Endothelial and angiogenic circulating biomarkers are differentially altered in COVID-19 vs preeclampsia
Results on soluble biomarkers in the study populations are displayed in Figure 1 and Supplemental Table 1 . Most soluble biomarkers were similar in mild COVID-19 and controls with the exception of a significant increase in VWF:Ag. In contrast, profound alterations in endothelial, coagulation, immune, and angiogenic biomarkers were detected in severe COVID-19 including significantly higher concentrations of VCAM-1, sTNFRI, HS, VWF:Ag, and NETs, with a significant reduction of PlGF compared with controls. No differences were observed in Ang2, sFlt-1, C5b9, ADAMTS13, PAI, nor TM between patients with severe COVID-19 and controls. Pregnant women with preeclampsia exhibited remarkable alterations in soluble biomarkers in a distinct profile from the one observed in COVID-19. Cases of preeclampsia showed a marked increase in VCAM-1 and sTNFRI (significantly increased compared with controls and severe COVID-19 cases), with a striking reduction in VWF:Ag, VWF:GPIbM, VWF:Ag/VWF:GPIbM, and α2AP. As expected, reduced PlGF, increased sFlt-1 and Ang2, and a very high sFlt-1 to PlGF ratio were also observed in preeclampsia. In addition, a significant increase in C5b9 and NETs was also detected in preeclampsia compared with controls. HS, ADAMTS13, PAI, and TM remained unchanged in preeclampsia.
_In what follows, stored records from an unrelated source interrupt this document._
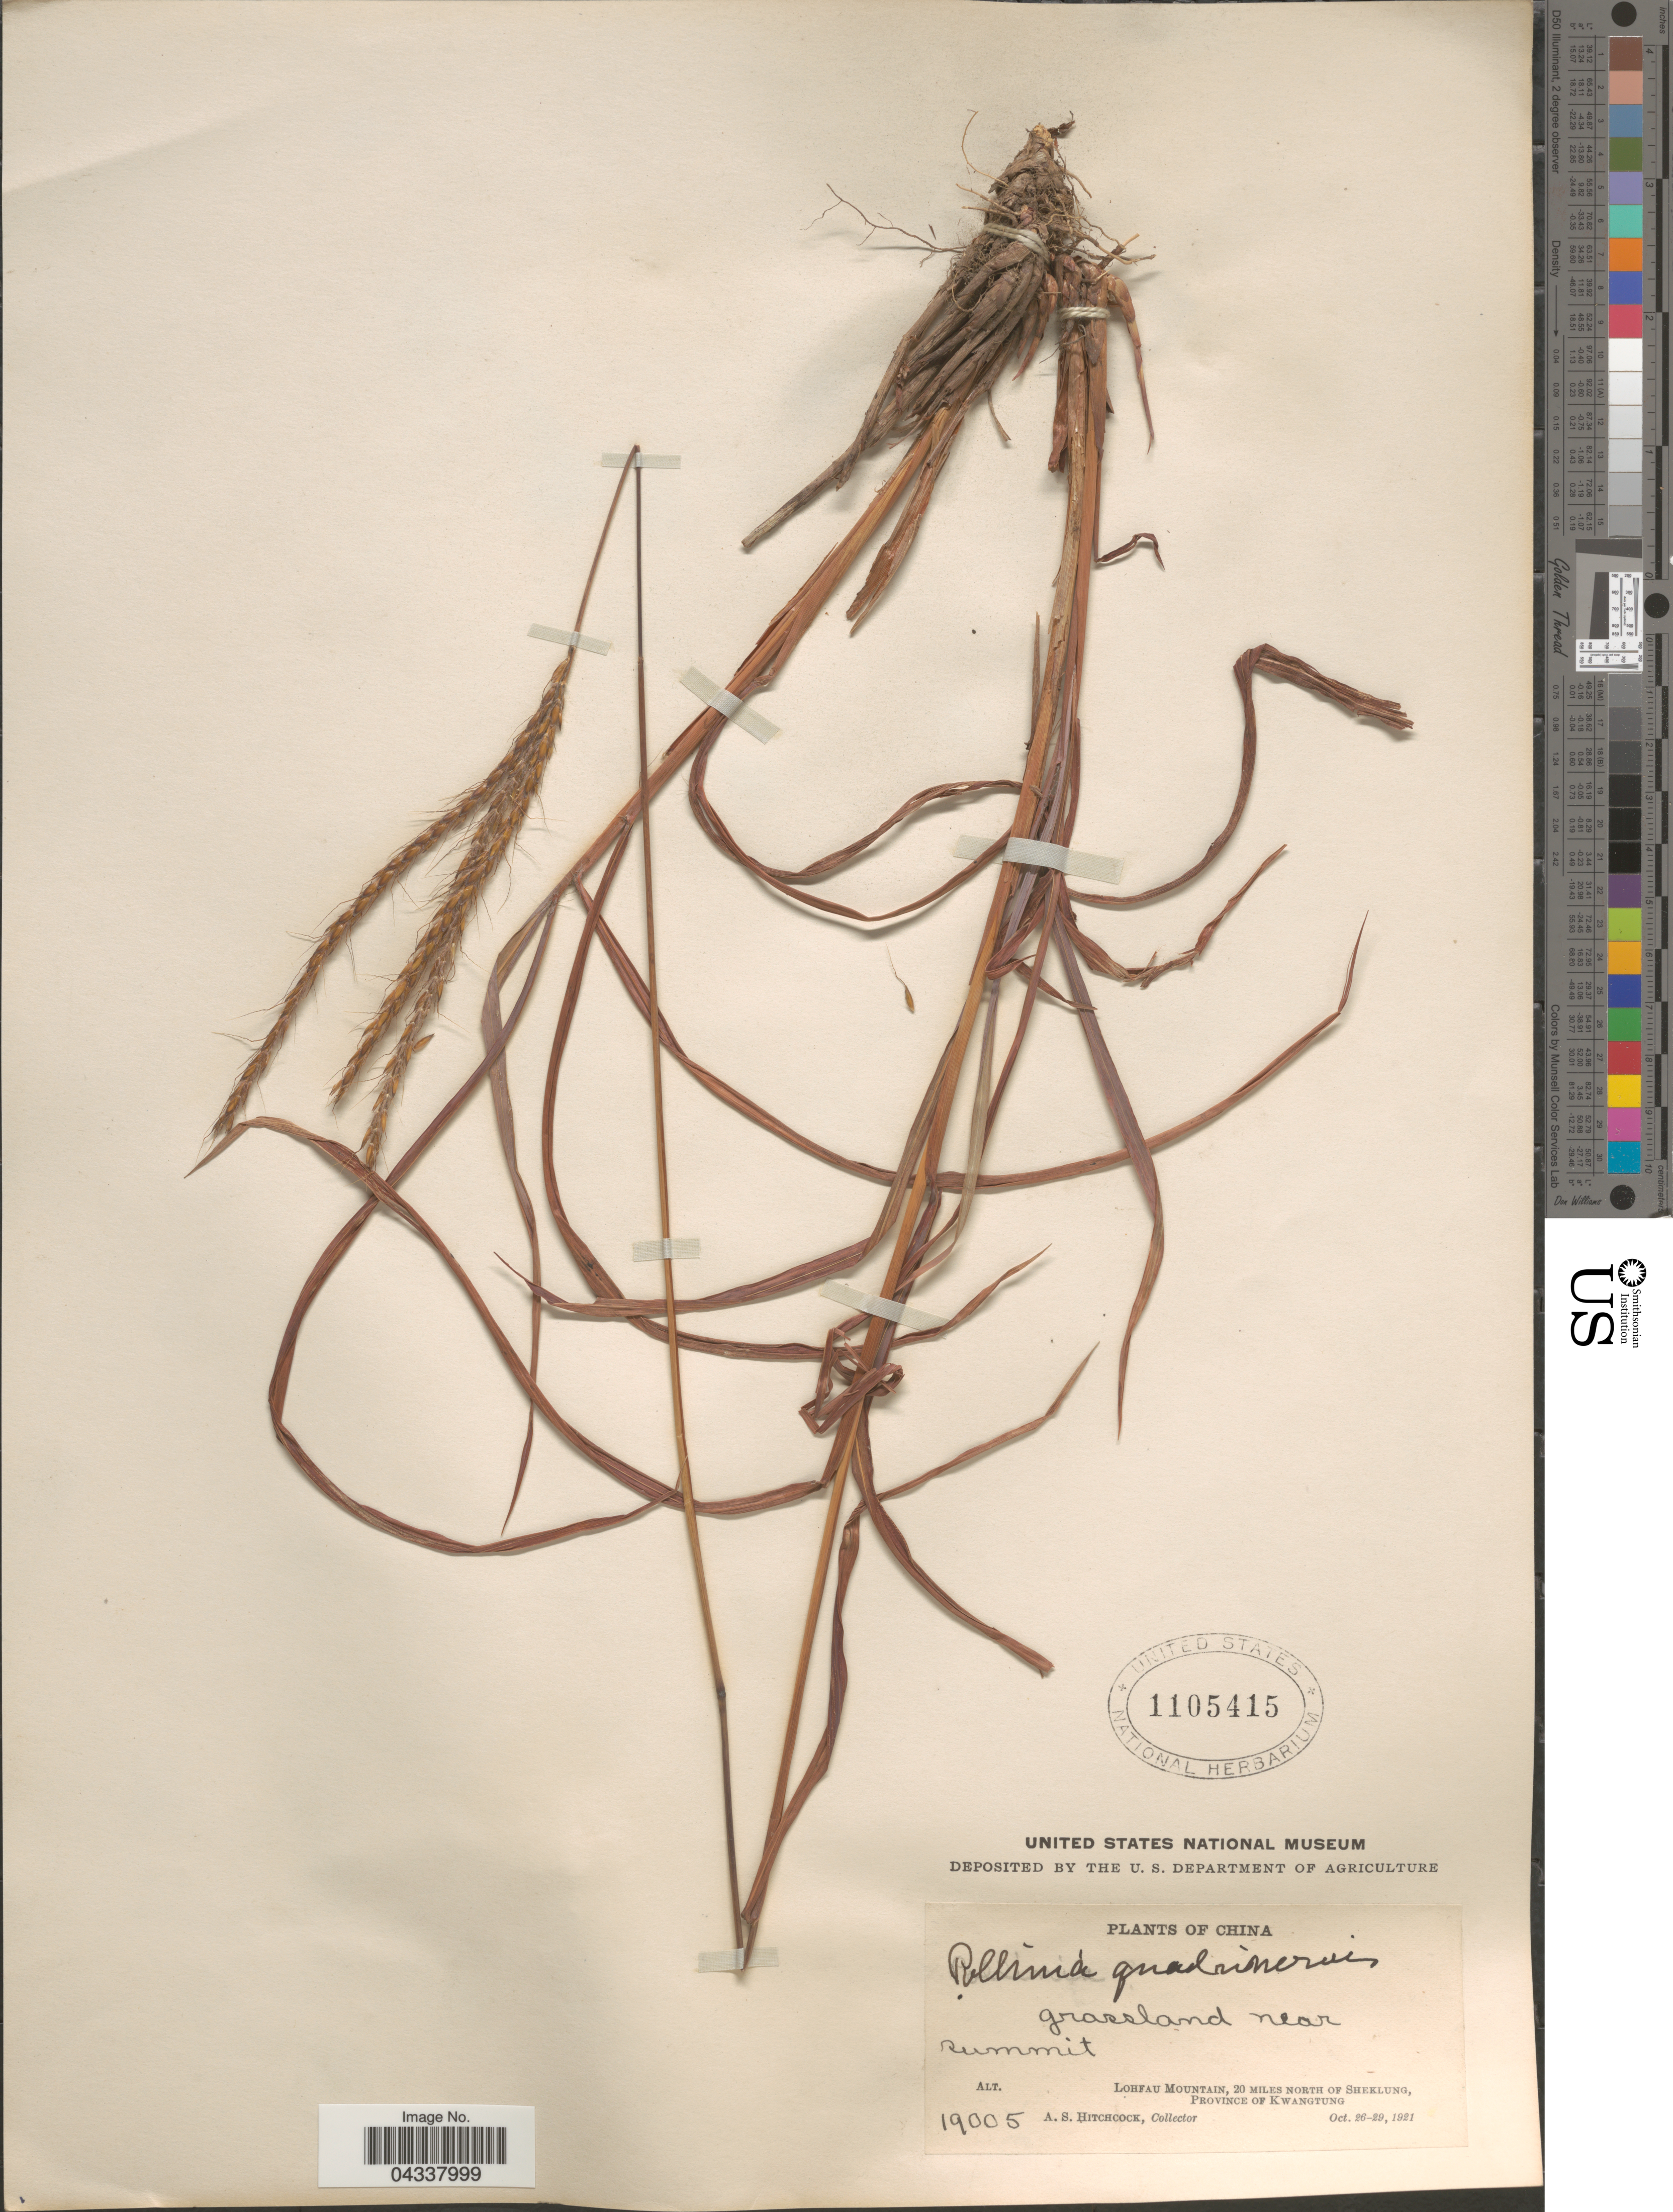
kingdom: Plantae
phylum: Tracheophyta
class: Liliopsida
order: Poales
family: Poaceae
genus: Pseudopogonatherum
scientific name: Pseudopogonatherum quadrinerve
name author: (Hack.) Ohwi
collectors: A. S. Hitchcock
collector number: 19005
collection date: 1921-10-26/1921-10-29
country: China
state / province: Guangdong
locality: Grassland near summit. Lohfau Mountain, 20 miles North of Sheklung, Province of Kwangtung.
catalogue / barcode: US 1105415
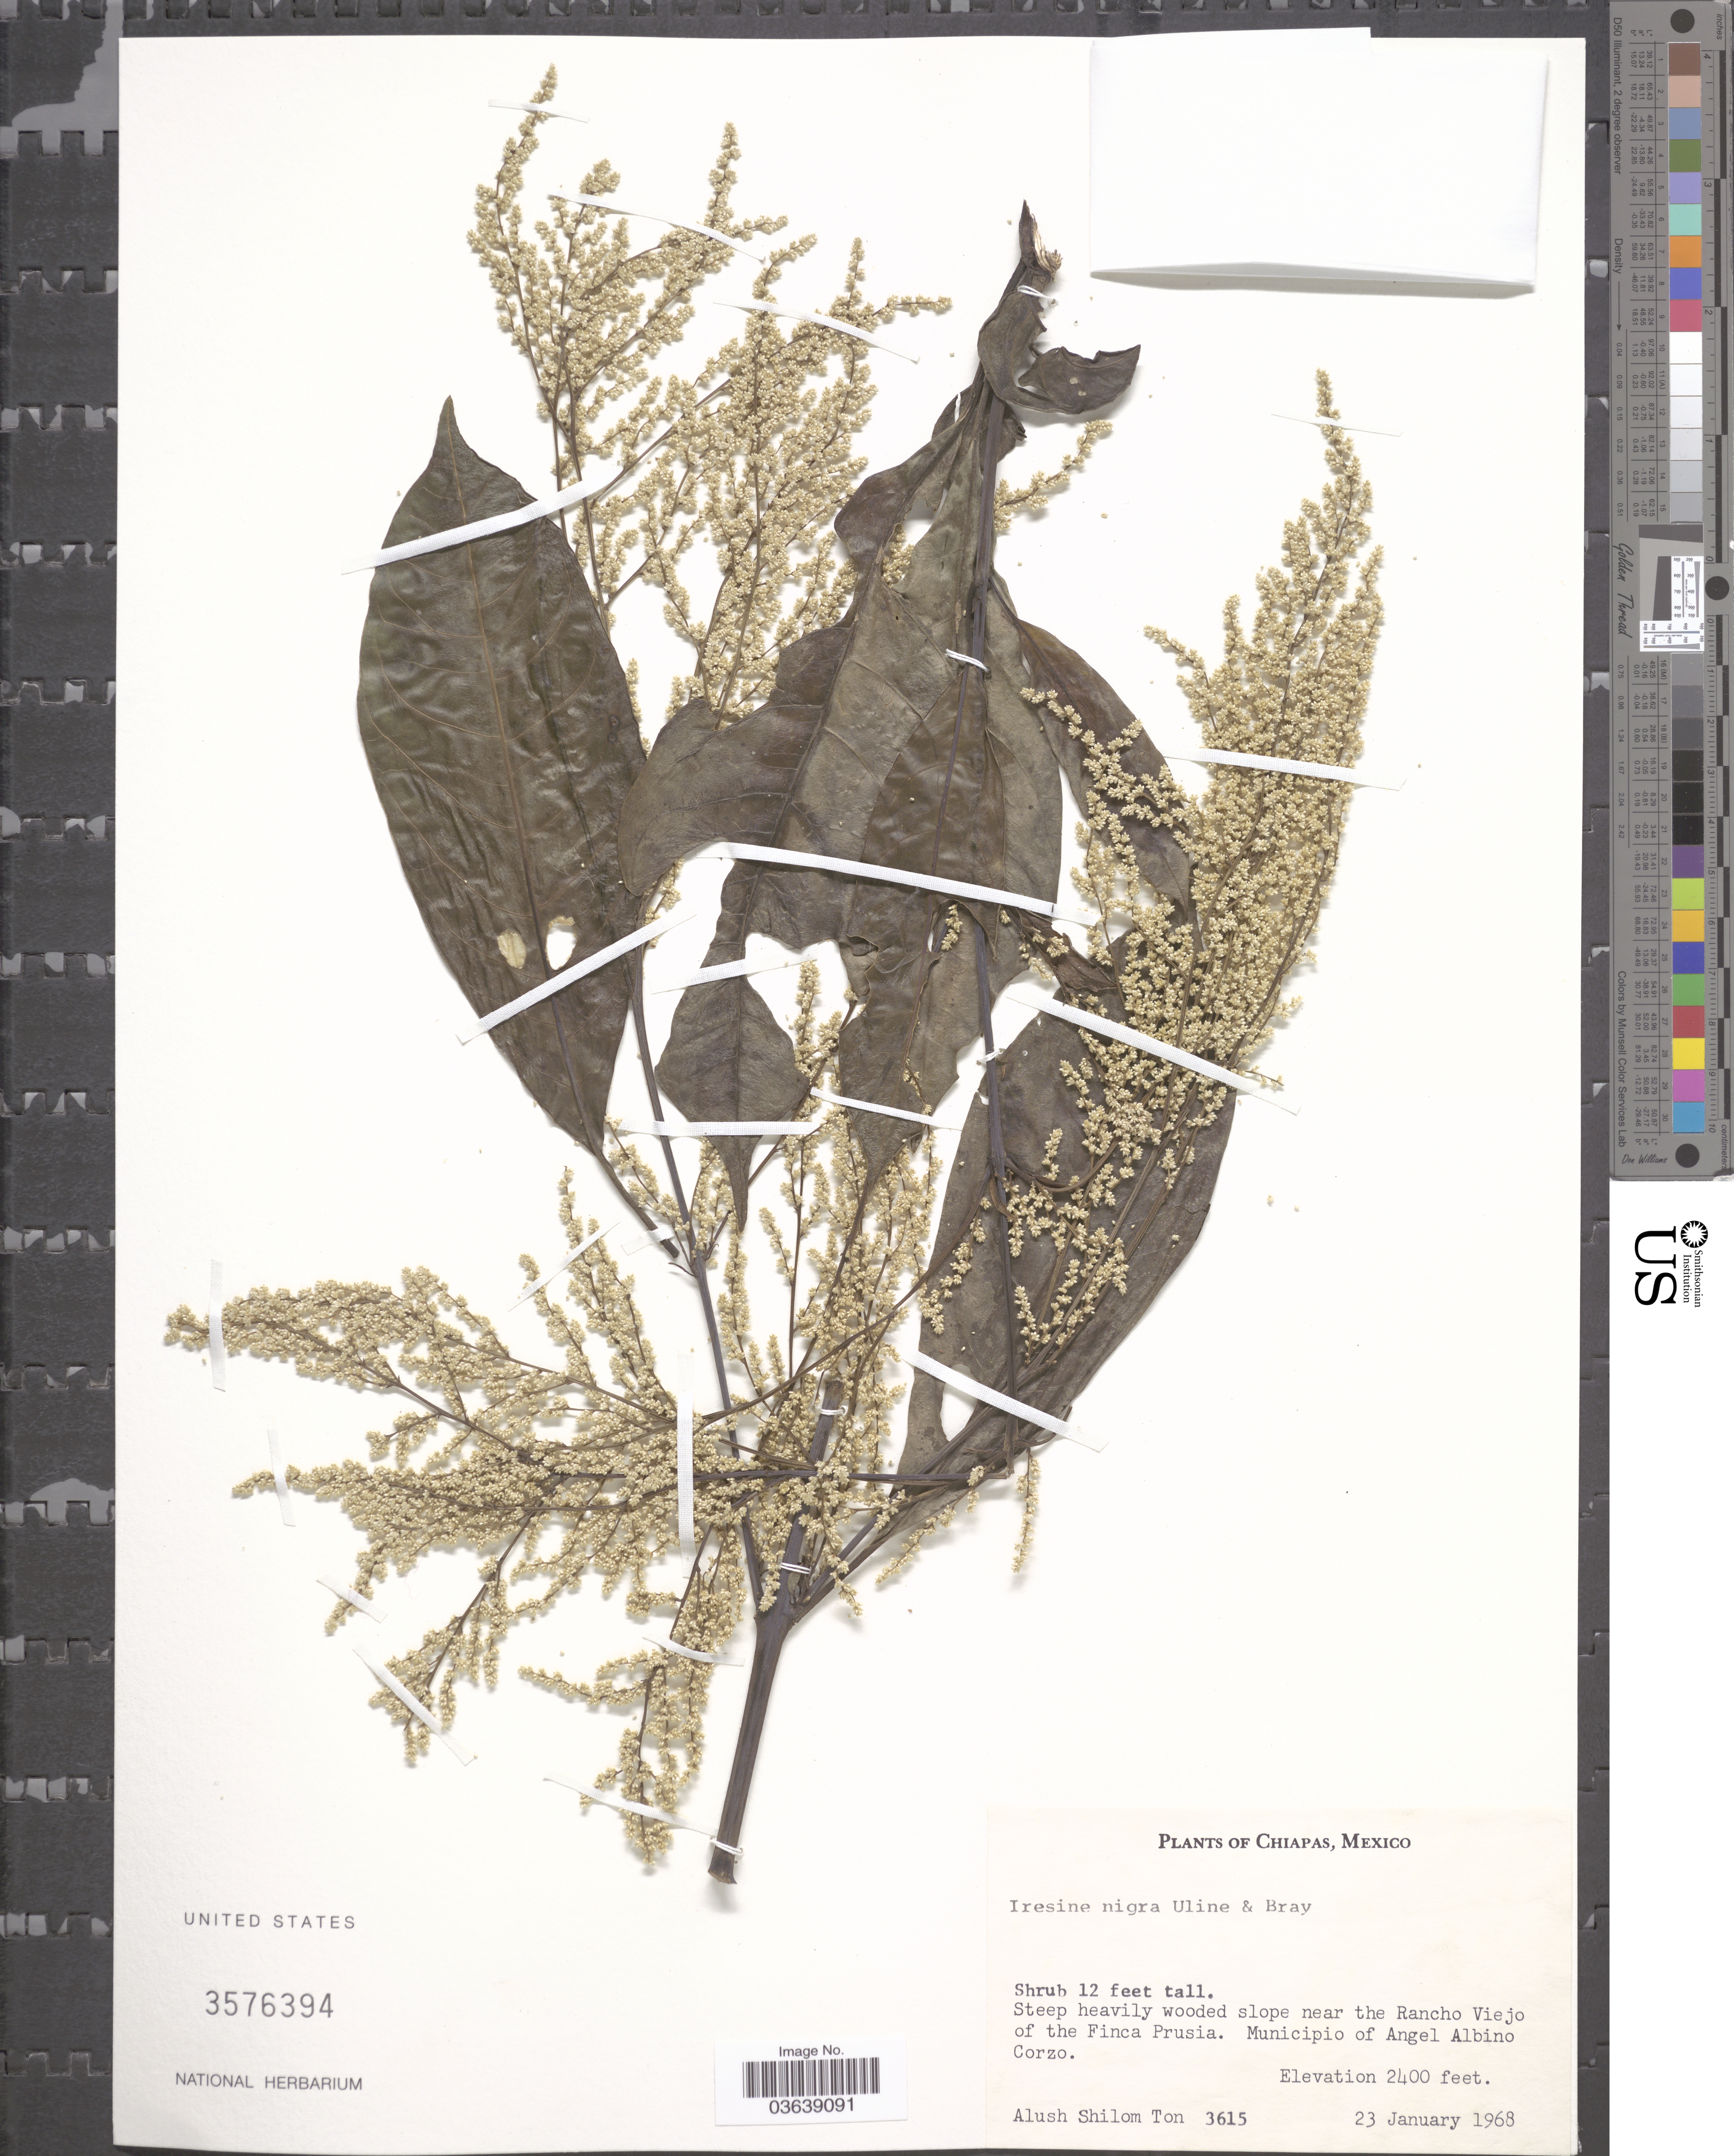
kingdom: Plantae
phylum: Tracheophyta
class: Magnoliopsida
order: Caryophyllales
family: Amaranthaceae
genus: Iresine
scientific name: Iresine nigra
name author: Uline & W.L. Bray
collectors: A. M. Ton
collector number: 3615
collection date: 1968-01-23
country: Mexico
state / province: Chiapas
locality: Near the Rancho Viejo of the Finca Prusia. Municipio of Angel Albino Corzo.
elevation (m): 732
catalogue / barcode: US 3576394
Principal component analysis demonstrated a clear separation between preeclampsia and the other study populations (controls and mild and severe COVID-19 cases) ( Figure 2 , A). The first and second components explained 42.2% and 13.5% of the variance between groups. Unsupervised hierarchical clustering also showed a complete separation between severe COVID-19 cases and preeclampsia ( Figure 2 , B), with the most remarkable differences observed in VWF:GPIbM, VWF:Ag, and VWF:Ag/VWF:GPIbM followed by HS (significantly lower in preeclampsia) and sTNFRI, sFlt-1, and sFlt-1 to PlGF ratio (significantly higher in preeclampsia).
VWF multimeric analysis revealed the absence of VWF high-molecular-weight multimers in preeclampsia, comparable to a diagnosis of von Willebrand disease type 2A, with an accumulation of low-molecular-weight multimers ( Figure 3 ). In healthy pregnancies and SARS-CoV-2–positive patients, VWF multimeric pattern was normal.